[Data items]
________
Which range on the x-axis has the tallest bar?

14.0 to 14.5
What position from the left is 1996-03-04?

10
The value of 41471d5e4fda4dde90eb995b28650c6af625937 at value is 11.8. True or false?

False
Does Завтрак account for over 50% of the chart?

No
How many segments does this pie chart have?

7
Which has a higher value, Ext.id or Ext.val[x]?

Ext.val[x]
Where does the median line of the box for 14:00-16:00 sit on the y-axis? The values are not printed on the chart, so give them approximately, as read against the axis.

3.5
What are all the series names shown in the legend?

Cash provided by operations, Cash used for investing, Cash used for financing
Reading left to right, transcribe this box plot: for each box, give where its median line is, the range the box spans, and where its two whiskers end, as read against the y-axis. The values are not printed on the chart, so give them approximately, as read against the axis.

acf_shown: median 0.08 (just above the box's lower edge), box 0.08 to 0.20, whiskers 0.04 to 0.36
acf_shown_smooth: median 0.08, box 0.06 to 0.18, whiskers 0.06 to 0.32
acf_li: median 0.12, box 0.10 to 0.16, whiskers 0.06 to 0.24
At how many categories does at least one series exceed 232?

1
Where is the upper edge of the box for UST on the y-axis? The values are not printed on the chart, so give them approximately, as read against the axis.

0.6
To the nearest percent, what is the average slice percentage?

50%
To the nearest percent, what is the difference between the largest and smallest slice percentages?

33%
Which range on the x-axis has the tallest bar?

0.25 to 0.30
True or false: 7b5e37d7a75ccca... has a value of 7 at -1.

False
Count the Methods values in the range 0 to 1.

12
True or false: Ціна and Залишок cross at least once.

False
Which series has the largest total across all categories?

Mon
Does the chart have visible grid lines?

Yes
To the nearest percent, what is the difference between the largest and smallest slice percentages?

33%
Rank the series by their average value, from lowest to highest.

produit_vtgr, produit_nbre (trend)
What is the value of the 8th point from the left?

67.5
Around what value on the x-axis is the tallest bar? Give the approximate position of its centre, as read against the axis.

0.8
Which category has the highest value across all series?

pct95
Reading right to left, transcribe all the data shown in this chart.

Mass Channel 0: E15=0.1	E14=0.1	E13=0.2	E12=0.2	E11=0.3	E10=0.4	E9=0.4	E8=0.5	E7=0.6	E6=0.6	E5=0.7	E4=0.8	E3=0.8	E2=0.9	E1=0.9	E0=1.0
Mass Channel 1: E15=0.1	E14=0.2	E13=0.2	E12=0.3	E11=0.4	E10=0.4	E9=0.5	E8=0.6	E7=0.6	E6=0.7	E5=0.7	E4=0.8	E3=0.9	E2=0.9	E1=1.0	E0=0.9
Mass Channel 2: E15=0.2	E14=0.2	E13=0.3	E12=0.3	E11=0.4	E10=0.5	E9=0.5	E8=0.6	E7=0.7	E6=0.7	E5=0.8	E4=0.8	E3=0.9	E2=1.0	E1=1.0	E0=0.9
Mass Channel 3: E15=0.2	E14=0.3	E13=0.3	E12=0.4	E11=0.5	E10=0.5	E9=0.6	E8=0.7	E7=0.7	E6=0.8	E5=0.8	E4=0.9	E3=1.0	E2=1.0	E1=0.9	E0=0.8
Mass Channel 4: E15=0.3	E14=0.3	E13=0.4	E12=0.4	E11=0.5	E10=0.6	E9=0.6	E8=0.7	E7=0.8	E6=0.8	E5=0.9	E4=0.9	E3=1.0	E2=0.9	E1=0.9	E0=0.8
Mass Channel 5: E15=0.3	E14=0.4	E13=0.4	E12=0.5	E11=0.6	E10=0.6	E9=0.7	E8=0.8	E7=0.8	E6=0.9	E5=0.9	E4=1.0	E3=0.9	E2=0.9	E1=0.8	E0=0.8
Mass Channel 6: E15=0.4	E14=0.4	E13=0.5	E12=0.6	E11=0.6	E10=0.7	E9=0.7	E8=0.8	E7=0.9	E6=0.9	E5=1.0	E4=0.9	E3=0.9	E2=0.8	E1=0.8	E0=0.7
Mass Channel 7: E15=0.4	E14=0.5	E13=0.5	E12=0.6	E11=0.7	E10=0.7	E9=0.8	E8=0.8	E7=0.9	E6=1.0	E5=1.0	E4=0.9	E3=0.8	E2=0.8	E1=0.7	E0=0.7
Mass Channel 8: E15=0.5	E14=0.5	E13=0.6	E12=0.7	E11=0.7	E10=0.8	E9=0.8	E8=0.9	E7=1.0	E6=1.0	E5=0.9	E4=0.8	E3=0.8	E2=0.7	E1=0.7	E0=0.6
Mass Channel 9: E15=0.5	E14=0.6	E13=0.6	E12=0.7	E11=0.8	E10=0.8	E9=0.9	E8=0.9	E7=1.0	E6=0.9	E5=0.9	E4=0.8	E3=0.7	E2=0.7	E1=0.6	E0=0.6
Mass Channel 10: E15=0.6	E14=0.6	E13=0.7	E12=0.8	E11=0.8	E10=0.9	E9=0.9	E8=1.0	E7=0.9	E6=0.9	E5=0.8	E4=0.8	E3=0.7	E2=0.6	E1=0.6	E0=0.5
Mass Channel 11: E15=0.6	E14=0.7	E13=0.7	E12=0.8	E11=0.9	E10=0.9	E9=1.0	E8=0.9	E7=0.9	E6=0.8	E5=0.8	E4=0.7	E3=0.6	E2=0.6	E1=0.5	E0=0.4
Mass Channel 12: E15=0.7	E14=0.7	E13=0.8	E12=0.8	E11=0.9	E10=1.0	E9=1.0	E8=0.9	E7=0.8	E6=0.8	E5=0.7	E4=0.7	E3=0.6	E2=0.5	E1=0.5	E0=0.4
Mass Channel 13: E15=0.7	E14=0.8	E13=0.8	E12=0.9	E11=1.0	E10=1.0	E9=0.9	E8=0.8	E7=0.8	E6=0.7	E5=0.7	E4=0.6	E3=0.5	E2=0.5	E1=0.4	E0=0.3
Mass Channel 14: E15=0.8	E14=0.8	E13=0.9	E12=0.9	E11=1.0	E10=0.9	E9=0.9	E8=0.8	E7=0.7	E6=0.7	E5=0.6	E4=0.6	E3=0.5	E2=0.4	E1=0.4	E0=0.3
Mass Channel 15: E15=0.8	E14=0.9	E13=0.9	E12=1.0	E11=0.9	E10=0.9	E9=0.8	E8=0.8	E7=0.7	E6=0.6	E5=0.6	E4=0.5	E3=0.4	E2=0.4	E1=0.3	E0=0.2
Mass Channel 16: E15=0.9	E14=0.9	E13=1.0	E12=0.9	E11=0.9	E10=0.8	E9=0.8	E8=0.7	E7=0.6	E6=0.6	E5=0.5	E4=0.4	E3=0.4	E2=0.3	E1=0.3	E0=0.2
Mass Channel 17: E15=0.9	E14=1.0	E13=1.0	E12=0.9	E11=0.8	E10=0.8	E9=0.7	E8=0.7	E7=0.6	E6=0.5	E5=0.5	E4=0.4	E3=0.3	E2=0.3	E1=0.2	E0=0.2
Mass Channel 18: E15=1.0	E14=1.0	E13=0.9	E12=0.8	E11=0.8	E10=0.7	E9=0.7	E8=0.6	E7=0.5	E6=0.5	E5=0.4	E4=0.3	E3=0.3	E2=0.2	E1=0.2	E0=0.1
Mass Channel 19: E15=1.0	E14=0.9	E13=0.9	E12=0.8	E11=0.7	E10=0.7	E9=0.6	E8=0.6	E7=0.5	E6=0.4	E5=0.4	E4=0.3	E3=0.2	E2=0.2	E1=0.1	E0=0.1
________
▸ **TASK INSTRUCTIONS**
Rewrite the data items above as a numbered list, leaving out the blank lines.

▸ **OUTPUT OF THE EXERCISE**
1. Which range on the x-axis has the tallest bar?
2. 14.0 to 14.5
3. What position from the left is 1996-03-04?
4. 10
5. The value of 41471d5e4fda4dde90eb995b28650c6af625937 at value is 11.8. True or false?
6. False
7. Does Завтрак account for over 50% of the chart?
8. No
9. How many segments does this pie chart have?
10. 7
11. Which has a higher value, Ext.id or Ext.val[x]?
12. Ext.val[x]
13. Where does the median line of the box for 14:00-16:00 sit on the y-axis? The values are not printed on the chart, so give them approximately, as read against the axis.
14. 3.5
15. What are all the series names shown in the legend?
16. Cash provided by operations, Cash used for investing, Cash used for financing
17. Reading left to right, transcribe this box plot: for each box, give where its median line is, the range the box spans, and where its two whiskers end, as read against the y-axis. The values are not printed on the chart, so give them approximately, as read against the axis.
18. acf_shown: median 0.08 (just above the box's lower edge), box 0.08 to 0.20, whiskers 0.04 to 0.36
19. acf_shown_smooth: median 0.08, box 0.06 to 0.18, whiskers 0.06 to 0.32
20. acf_li: median 0.12, box 0.10 to 0.16, whiskers 0.06 to 0.24
21. At how many categories does at least one series exceed 232?
22. 1
23. Where is the upper edge of the box for UST on the y-axis? The values are not printed on the chart, so give them approximately, as read against the axis.
24. 0.6
25. To the nearest percent, what is the average slice percentage?
26. 50%
27. To the nearest percent, what is the difference between the largest and smallest slice percentages?
28. 33%
29. Which range on the x-axis has the tallest bar?
30. 0.25 to 0.30
31. True or false: 7b5e37d7a75ccca... has a value of 7 at -1.
32. False
33. Count the Methods values in the range 0 to 1.
34. 12
35. True or false: Ціна and Залишок cross at least once.
36. False
37. Which series has the largest total across all categories?
38. Mon
39. Does the chart have visible grid lines?
40. Yes
41. To the nearest percent, what is the difference between the largest and smallest slice percentages?
42. 33%
43. Rank the series by their average value, from lowest to highest.
44. produit_vtgr, produit_nbre (trend)
45. What is the value of the 8th point from the left?
46. 67.5
47. Around what value on the x-axis is the tallest bar? Give the approximate position of its centre, as read against the axis.
48. 0.8
49. Which category has the highest value across all series?
50. pct95
51. Reading right to left, transcribe all the data shown in this chart.
52. Mass Channel 0: E15=0.1	E14=0.1	E13=0.2	E12=0.2	E11=0.3	E10=0.4	E9=0.4	E8=0.5	E7=0.6	E6=0.6	E5=0.7	E4=0.8	E3=0.8	E2=0.9	E1=0.9	E0=1.0
53. Mass Channel 1: E15=0.1	E14=0.2	E13=0.2	E12=0.3	E11=0.4	E10=0.4	E9=0.5	E8=0.6	E7=0.6	E6=0.7	E5=0.7	E4=0.8	E3=0.9	E2=0.9	E1=1.0	E0=0.9
54. Mass Channel 2: E15=0.2	E14=0.2	E13=0.3	E12=0.3	E11=0.4	E10=0.5	E9=0.5	E8=0.6	E7=0.7	E6=0.7	E5=0.8	E4=0.8	E3=0.9	E2=1.0	E1=1.0	E0=0.9
55. Mass Channel 3: E15=0.2	E14=0.3	E13=0.3	E12=0.4	E11=0.5	E10=0.5	E9=0.6	E8=0.7	E7=0.7	E6=0.8	E5=0.8	E4=0.9	E3=1.0	E2=1.0	E1=0.9	E0=0.8
56. Mass Channel 4: E15=0.3	E14=0.3	E13=0.4	E12=0.4	E11=0.5	E10=0.6	E9=0.6	E8=0.7	E7=0.8	E6=0.8	E5=0.9	E4=0.9	E3=1.0	E2=0.9	E1=0.9	E0=0.8
57. Mass Channel 5: E15=0.3	E14=0.4	E13=0.4	E12=0.5	E11=0.6	E10=0.6	E9=0.7	E8=0.8	E7=0.8	E6=0.9	E5=0.9	E4=1.0	E3=0.9	E2=0.9	E1=0.8	E0=0.8
58. Mass Channel 6: E15=0.4	E14=0.4	E13=0.5	E12=0.6	E11=0.6	E10=0.7	E9=0.7	E8=0.8	E7=0.9	E6=0.9	E5=1.0	E4=0.9	E3=0.9	E2=0.8	E1=0.8	E0=0.7
59. Mass Channel 7: E15=0.4	E14=0.5	E13=0.5	E12=0.6	E11=0.7	E10=0.7	E9=0.8	E8=0.8	E7=0.9	E6=1.0	E5=1.0	E4=0.9	E3=0.8	E2=0.8	E1=0.7	E0=0.7
60. Mass Channel 8: E15=0.5	E14=0.5	E13=0.6	E12=0.7	E11=0.7	E10=0.8	E9=0.8	E8=0.9	E7=1.0	E6=1.0	E5=0.9	E4=0.8	E3=0.8	E2=0.7	E1=0.7	E0=0.6
61. Mass Channel 9: E15=0.5	E14=0.6	E13=0.6	E12=0.7	E11=0.8	E10=0.8	E9=0.9	E8=0.9	E7=1.0	E6=0.9	E5=0.9	E4=0.8	E3=0.7	E2=0.7	E1=0.6	E0=0.6
62. Mass Channel 10: E15=0.6	E14=0.6	E13=0.7	E12=0.8	E11=0.8	E10=0.9	E9=0.9	E8=1.0	E7=0.9	E6=0.9	E5=0.8	E4=0.8	E3=0.7	E2=0.6	E1=0.6	E0=0.5
63. Mass Channel 11: E15=0.6	E14=0.7	E13=0.7	E12=0.8	E11=0.9	E10=0.9	E9=1.0	E8=0.9	E7=0.9	E6=0.8	E5=0.8	E4=0.7	E3=0.6	E2=0.6	E1=0.5	E0=0.4
64. Mass Channel 12: E15=0.7	E14=0.7	E13=0.8	E12=0.8	E11=0.9	E10=1.0	E9=1.0	E8=0.9	E7=0.8	E6=0.8	E5=0.7	E4=0.7	E3=0.6	E2=0.5	E1=0.5	E0=0.4
65. Mass Channel 13: E15=0.7	E14=0.8	E13=0.8	E12=0.9	E11=1.0	E10=1.0	E9=0.9	E8=0.8	E7=0.8	E6=0.7	E5=0.7	E4=0.6	E3=0.5	E2=0.5	E1=0.4	E0=0.3
66. Mass Channel 14: E15=0.8	E14=0.8	E13=0.9	E12=0.9	E11=1.0	E10=0.9	E9=0.9	E8=0.8	E7=0.7	E6=0.7	E5=0.6	E4=0.6	E3=0.5	E2=0.4	E1=0.4	E0=0.3
67. Mass Channel 15: E15=0.8	E14=0.9	E13=0.9	E12=1.0	E11=0.9	E10=0.9	E9=0.8	E8=0.8	E7=0.7	E6=0.6	E5=0.6	E4=0.5	E3=0.4	E2=0.4	E1=0.3	E0=0.2
68. Mass Channel 16: E15=0.9	E14=0.9	E13=1.0	E12=0.9	E11=0.9	E10=0.8	E9=0.8	E8=0.7	E7=0.6	E6=0.6	E5=0.5	E4=0.4	E3=0.4	E2=0.3	E1=0.3	E0=0.2
69. Mass Channel 17: E15=0.9	E14=1.0	E13=1.0	E12=0.9	E11=0.8	E10=0.8	E9=0.7	E8=0.7	E7=0.6	E6=0.5	E5=0.5	E4=0.4	E3=0.3	E2=0.3	E1=0.2	E0=0.2
70. Mass Channel 18: E15=1.0	E14=1.0	E13=0.9	E12=0.8	E11=0.8	E10=0.7	E9=0.7	E8=0.6	E7=0.5	E6=0.5	E5=0.4	E4=0.3	E3=0.3	E2=0.2	E1=0.2	E0=0.1
71. Mass Channel 19: E15=1.0	E14=0.9	E13=0.9	E12=0.8	E11=0.7	E10=0.7	E9=0.6	E8=0.6	E7=0.5	E6=0.4	E5=0.4	E4=0.3	E3=0.2	E2=0.2	E1=0.1	E0=0.1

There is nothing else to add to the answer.